The only other exception urged is one relating to the exclusion of a question asked of a witness, as to whether the deceased had not stated “that he could do any one that he wanted to, and that nothing could be done to him, because he was supposed to be crazy.” The court, we think, properly excluded this, upon the ground that it was not said with reference to the defendant, nor had it any relation to him, but was a general remark at some time made by the deceased, and could have no bearing and effect as showing motive or ill will on the part of the deceased towards the defendant, which would evidence design upon the defendant’s life.
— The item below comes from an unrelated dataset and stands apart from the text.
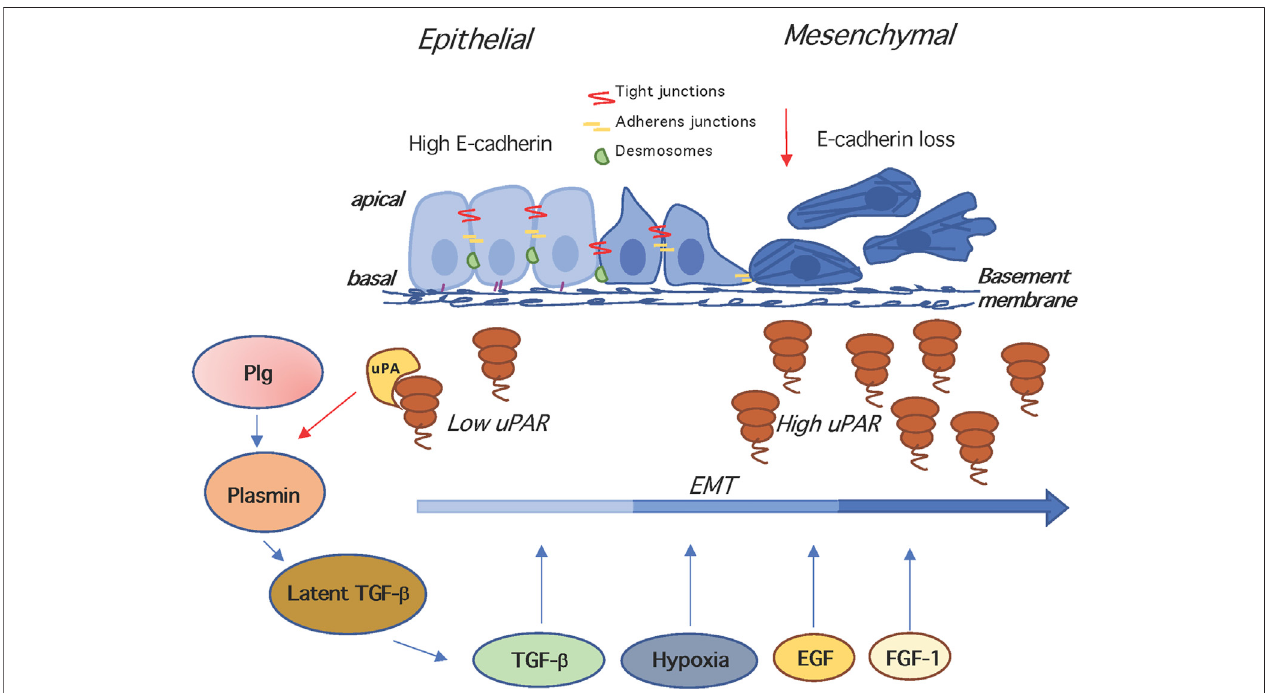
FIGURE 2 | The uPAR and epithelial to mesenchymal transition. In the EMT, epithelial cells lose their junctions and apical – basal polarity, reorganize their cytoskeleton, change their motility/adhesion properties and reprogramme gene expression. EMT is induced by hypoxia, and growth factors like TGF- β , EGF, FGF-1, disrupting of cell-cell junctions and inducing loss of E-cadherin. The uPA- and Plg-dependent activation of latent TGF- β generates active TGF- β that is a potent EMT inducer.BothTGF- β and uPA/uPARareinvolvedintheinductionofEMT,andmutualcooperationmaybeoperating, since TGF- β stimulatestheexpressionofuPA and uPAR,and theenhancement ofuPAlevelsincreases plasminogenactivation, whichinturnactivatesmatrix-associatedlatent complexes. Plg,plasminogen;TGF- β , Transforming growth factor beta.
We might, at greater length, have referred to the testimony, notably that presented by the defendant to establish the defense of justifiable homicide, but no useful purpose would be served thereby; it being sufficient to advert to so much of the evidence as disposes of the contention that it was only susceptible of a verdict of murder in the first degree, or of justifiable homicide. As shown, there was sufficient, upon the testimony adduced by the defendant’s witnesses, to justify the verdict of manslaughter in the first degree. Upon examining the record, we can find no good reason for disturbing such verdict, which is amply supported by competent evidence, rendered upon a trial in which every right to which the defendant was entitled was secured by a fair and impartial charge of .the trial judge, and by the application of correct principles to rulings upon the admission and rejection of evidence, and to the facts as proved. We are of opinion, therefore, that the judgment of conviction should be affirmed. All concur.